Ole Henriksen's skin care lineup.

NEW YORK — Last year, Ole Henriksen was on the verge of selling his company to Gurwitch Products, the parent company of Laura Mercier, which is itself partly owned by the Neiman Marcus Group. Although the deal fell apart at the 11th hour,...

NEW YORK — Last year, Ole Henriksen was on the verge of selling his company to Gurwitch Products, the parent company of Laura Mercier, which is itself partly owned by the Neiman Marcus Group. Although the deal fell apart at the 11th hour, Henriksen hasn’t had any regrets.

This story first appeared in the November 21, 2003 issue of WWD. Subscribe Today.

In fact, despite not having the deep pockets of a new backer, the Hollywood-based Henriksen has embarked on an aggressive expansion plan. Best known as the skin care specialist to the stars, Henriksen recently opened his second day spa in Santa Monica’s tony Shutters Hotel. Although the spa’s current digs there are temporary, a permanent space, designed by noted interior decorator Michael Smith, is currently under construction and scheduled to open Jan. 15.

Meanwhile, Henriksen has been busily opening new doors for his eponymous skin care range both in the U.S. and abroad. Sales are expected to almost double this year — the company posted a 2002 wholesale volume of $2.5 million, a figure Henriksen expects to hit $4.5 million this year.

“We’re very encouraged by early results,” said Shashi Batra, senior vice president of merchandising at Sephora, which launched the line earlier this year. “The line is simple, not particularly intensive in terms of stockkeeping units, and the ingredients are good, basic botanicals. He’s got a great spa with an incredible following and this is a natural extension of that. His credibility comes from his spa and celebrity following.”

Henriksen first launched his line in 2000 with 15 products, created out of his hands-on experience with the needs of his clients. Initially available only in his spa or by mail order, he dipped his toe into wider distribution during beauty’s Internet boom, launching the line on the now defunct site BeautyJungle.com. Although the online beauty business was short lived, the lesson Henriksen took away from it — that a wider customer base existed for his line — wasn’t.

In 2001, Henriksen experimented with retail distribution by launching in Robin Coe-Hutshing’s Studio at Fred Segal and a handful of indie beauty boutiques. Since then, he has been steadily expanding the product lineup and retail distribution. Today, the range consists of 37 products, ranging in price from $16 for a cleanser to $45 for an antiwrinkle cream.

This month, Henriksen is launching two new products: Black Currant Energizing Complexion Oil, a skin conditioner and brightener designed for cold weather, and Re-Start Anti-Aging Serum, a firming, reparative serum created to be used under a night cream.

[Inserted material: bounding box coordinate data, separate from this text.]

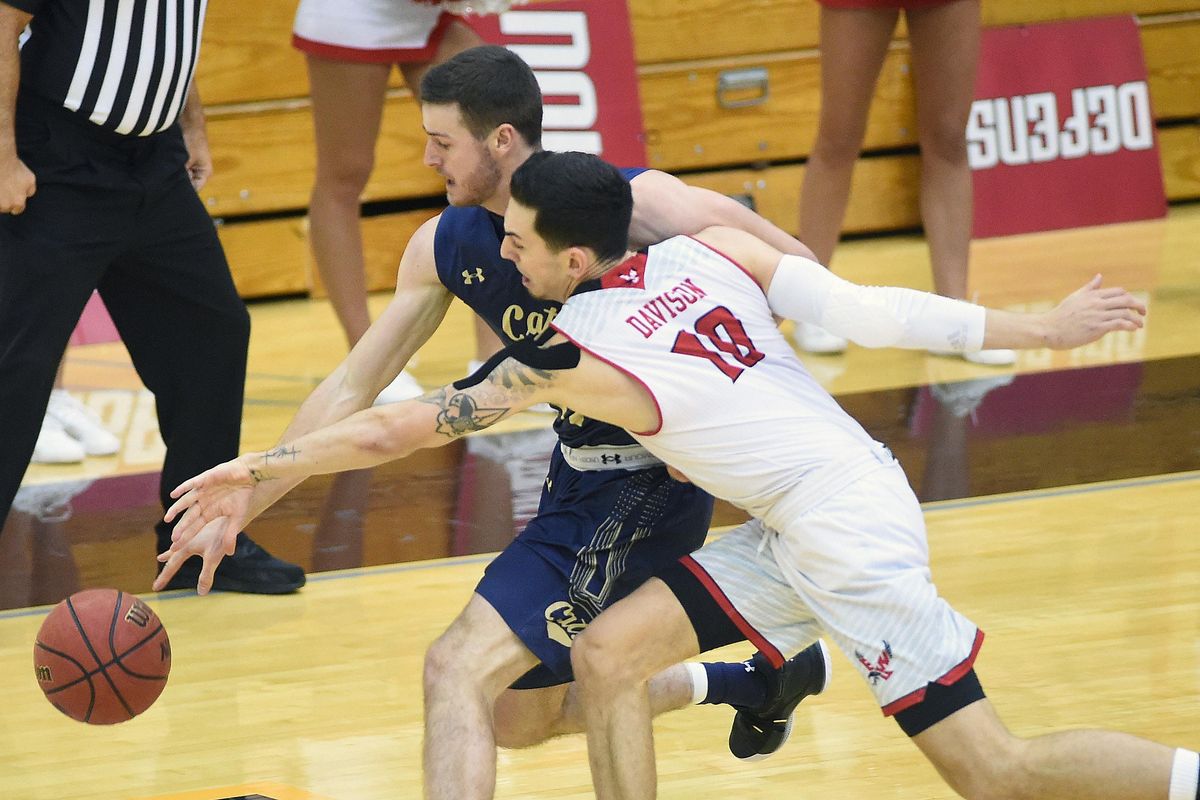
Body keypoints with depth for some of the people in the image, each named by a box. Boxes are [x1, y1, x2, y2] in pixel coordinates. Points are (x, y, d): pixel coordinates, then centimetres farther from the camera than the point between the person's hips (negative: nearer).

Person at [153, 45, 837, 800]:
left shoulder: (635, 206, -21)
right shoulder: (444, 246, -1)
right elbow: (353, 388, 7)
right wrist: (244, 501, 4)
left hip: (648, 485, -8)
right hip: (579, 477, 9)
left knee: (459, 670, -18)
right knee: (522, 716, 20)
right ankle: (750, 682, 38)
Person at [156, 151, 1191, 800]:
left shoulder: (569, 357, -14)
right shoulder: (709, 250, 0)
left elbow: (394, 429, -8)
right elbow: (866, 311, -7)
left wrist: (254, 472, 2)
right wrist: (1039, 328, -3)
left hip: (853, 535, -9)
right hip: (796, 536, 9)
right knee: (609, 653, 4)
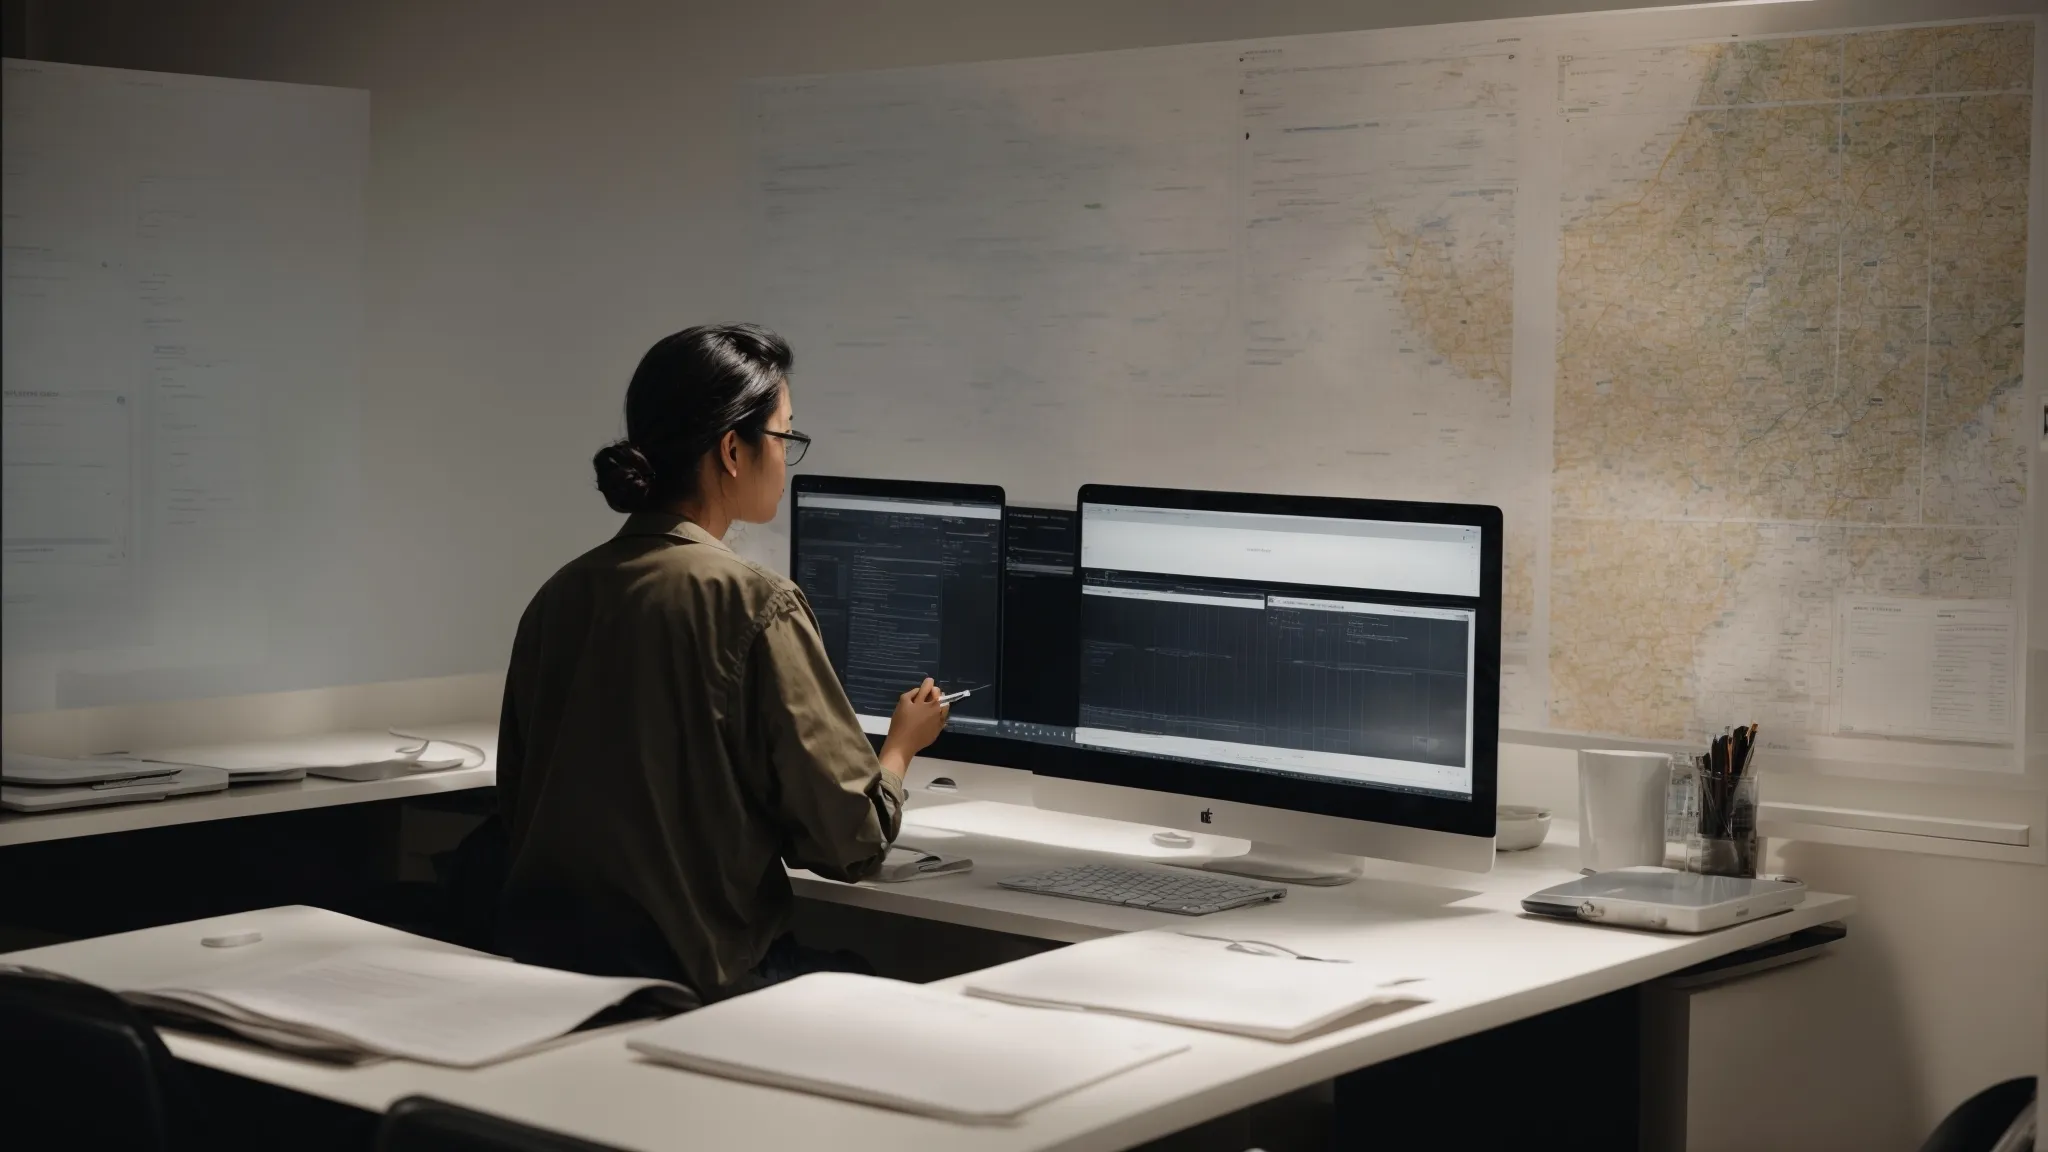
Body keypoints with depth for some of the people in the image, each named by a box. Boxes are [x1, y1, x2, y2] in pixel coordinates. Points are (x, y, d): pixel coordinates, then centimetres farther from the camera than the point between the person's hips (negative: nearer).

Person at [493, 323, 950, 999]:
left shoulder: (559, 595, 5)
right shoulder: (756, 606, -15)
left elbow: (516, 804, 14)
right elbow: (851, 839, -10)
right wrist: (903, 743, 10)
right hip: (694, 973, -7)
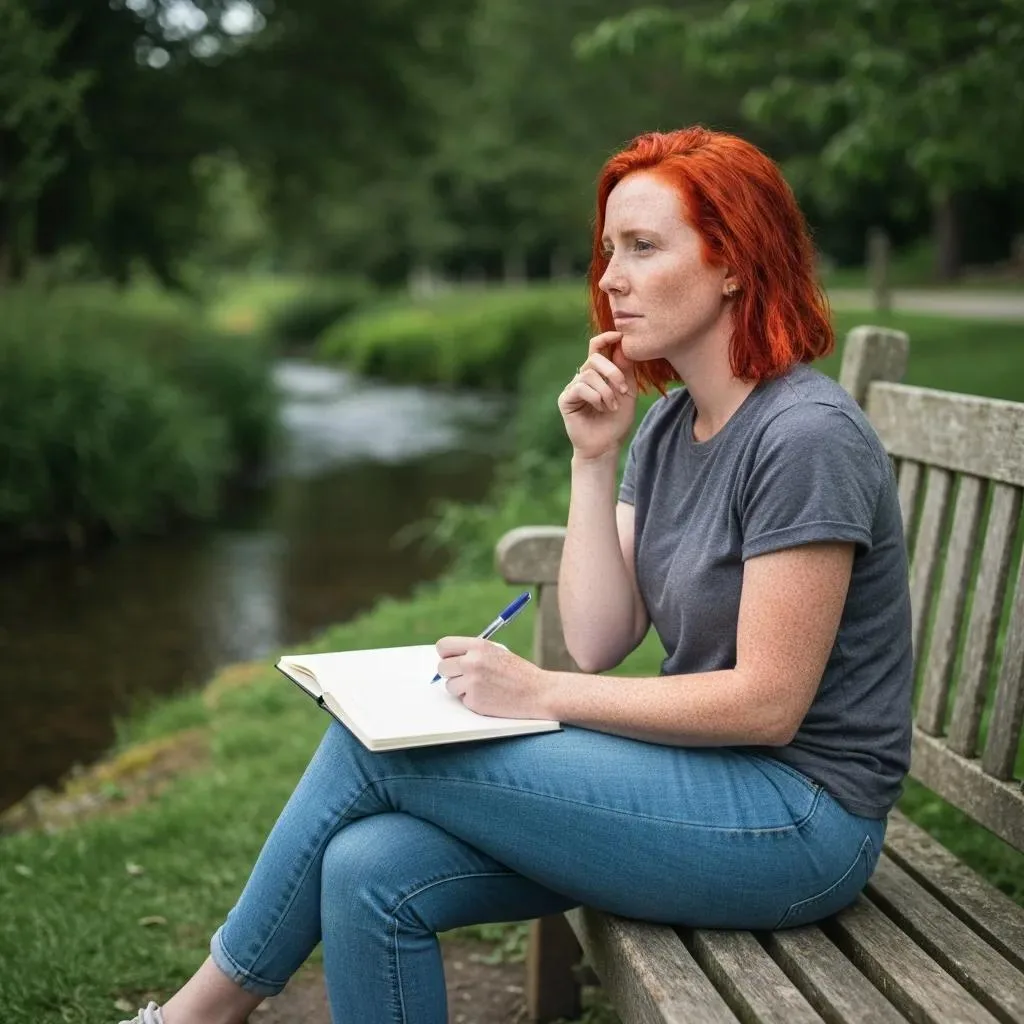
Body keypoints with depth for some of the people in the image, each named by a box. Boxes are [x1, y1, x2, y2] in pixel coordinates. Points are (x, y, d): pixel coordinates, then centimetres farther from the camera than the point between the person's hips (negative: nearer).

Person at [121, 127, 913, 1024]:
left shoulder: (806, 436, -17)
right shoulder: (668, 422, 9)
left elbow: (767, 704, -20)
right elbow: (597, 642, 2)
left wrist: (540, 694, -17)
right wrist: (593, 461, -6)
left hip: (798, 821, -7)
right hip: (699, 768, 7)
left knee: (374, 743, -12)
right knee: (371, 874, -13)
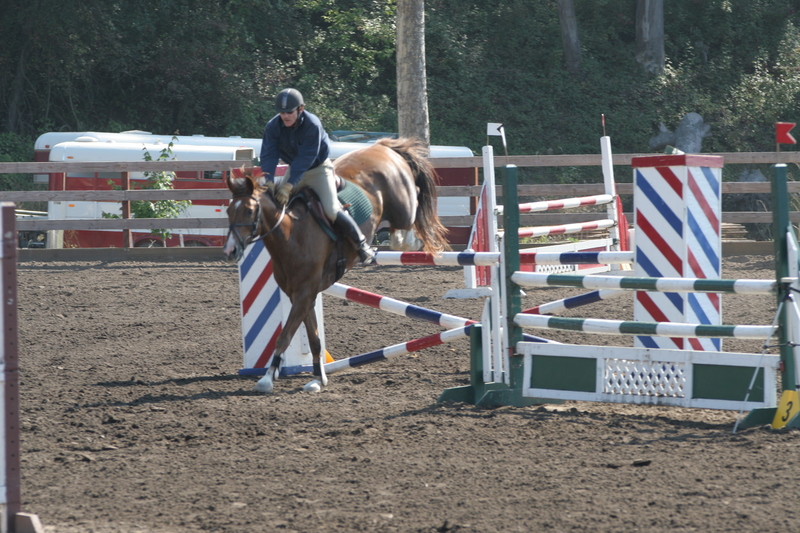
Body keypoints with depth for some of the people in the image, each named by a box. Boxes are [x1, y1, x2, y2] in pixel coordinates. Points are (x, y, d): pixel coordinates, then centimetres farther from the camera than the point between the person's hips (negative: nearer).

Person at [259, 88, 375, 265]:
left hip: (318, 169, -5)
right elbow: (268, 155, -21)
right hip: (294, 169, 5)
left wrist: (288, 186, -40)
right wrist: (269, 182, -38)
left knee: (331, 210, -19)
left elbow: (305, 158, -34)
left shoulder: (312, 124, -30)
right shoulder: (273, 127, -16)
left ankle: (361, 244, -5)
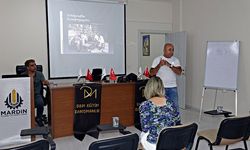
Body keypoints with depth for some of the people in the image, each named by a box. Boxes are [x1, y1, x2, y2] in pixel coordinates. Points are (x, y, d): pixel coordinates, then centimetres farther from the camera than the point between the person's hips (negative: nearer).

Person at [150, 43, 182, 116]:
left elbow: (179, 72, -10)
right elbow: (151, 73, -6)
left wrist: (170, 65, -22)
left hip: (172, 88, 1)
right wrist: (159, 65, -19)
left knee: (175, 107, 2)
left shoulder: (175, 60, 4)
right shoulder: (157, 59, 0)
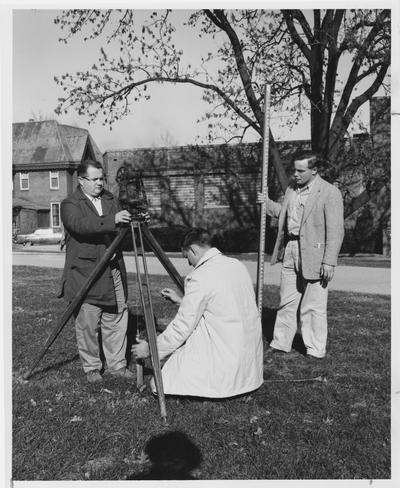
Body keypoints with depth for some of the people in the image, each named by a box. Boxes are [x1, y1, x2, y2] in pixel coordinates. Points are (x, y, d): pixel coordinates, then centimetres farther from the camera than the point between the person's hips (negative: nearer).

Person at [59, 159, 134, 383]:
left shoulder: (111, 200, 14)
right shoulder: (70, 204, -4)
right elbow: (79, 225, -24)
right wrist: (112, 220, -34)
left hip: (114, 271, 5)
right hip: (85, 274, -5)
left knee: (117, 320, 9)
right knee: (88, 324, 3)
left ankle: (118, 364, 23)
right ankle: (92, 368, 20)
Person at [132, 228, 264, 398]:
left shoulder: (200, 278, -18)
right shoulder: (237, 265, 5)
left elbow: (181, 327, -12)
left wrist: (150, 349, 3)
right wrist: (181, 300, 22)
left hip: (227, 360, -9)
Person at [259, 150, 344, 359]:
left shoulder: (330, 193, -9)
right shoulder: (292, 189, 11)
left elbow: (335, 231, -13)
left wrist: (329, 262, -17)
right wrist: (267, 203, 8)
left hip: (313, 255, -6)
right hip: (290, 251, 6)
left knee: (313, 306, 2)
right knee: (287, 302, 14)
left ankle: (315, 350, 19)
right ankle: (280, 344, 26)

The brand’s packaging, created by graphic designer David Duarte, is clean, bright and has a modern sensibility — the products, for example, were recently featured on the cover of Wallpaper Magazine.

The line is currently distributed in 78 doors in the U.S., including Henri Bendel, Nordstrom, where Henriksen launched this fall in about 16 doors, and Sephora. Henriksen’s overseas strategy has been equally as targeted, with 159 doors in Europe, including Harvey Nichols, Magasin and Ludwig Beck; 25 doors in Asia, including Joyce Beauty and Lane Crawford, and a recent foray into Australia, where he opened in David Jones and Meyer and Grace Brothers.

“I’ve learned the retail business is not unlike the service business,” said Henriksen. “In retail, it’s imperative that you work with the staff to educate and inspire them, so they can establish a relationship with consumers and hopefully inspire them with the philosophy.”

The growth of the line reflects the drive of the Danish-born Henriksen, who grew up in a village of 2,700. He first became interested in skin care when he developed a severe case of cystic acne while living in Jakarta, Indonesia. An aesthetician there helped him overcome the problem, and when he moved back to Europe, he headed to London to study skin care.

From there, Henriksen went to Los Angeles, where he was one of the few male aestheticians in a field dominated by women. In 1975, he set up his first spa in Beverly Hills, charging $20 for a facial. Today, Henriksen occupies a 4,500-square-foot space on Sunset Boulevard and charges $175 for a facial.

Even with a client roster that includes Charlize Theron and Renée Zellweger, the indefatigable Henriksen largely runs business operations by himself, handling all aspects of his company personally, from public relations to product formulations. “When Gurwitch approached me, I hadn’t been looking to sell my business and it was a fascinating opportunity to explore,” said Henriksen, whose upcoming travel schedule includes stops in northern Europe and Australia — all before Christmas. “But I came to realize I would work just as hard and have a different set of expectations to meet, with different pressures. What’s great about what I do now is that I’m able to do it on my terms.”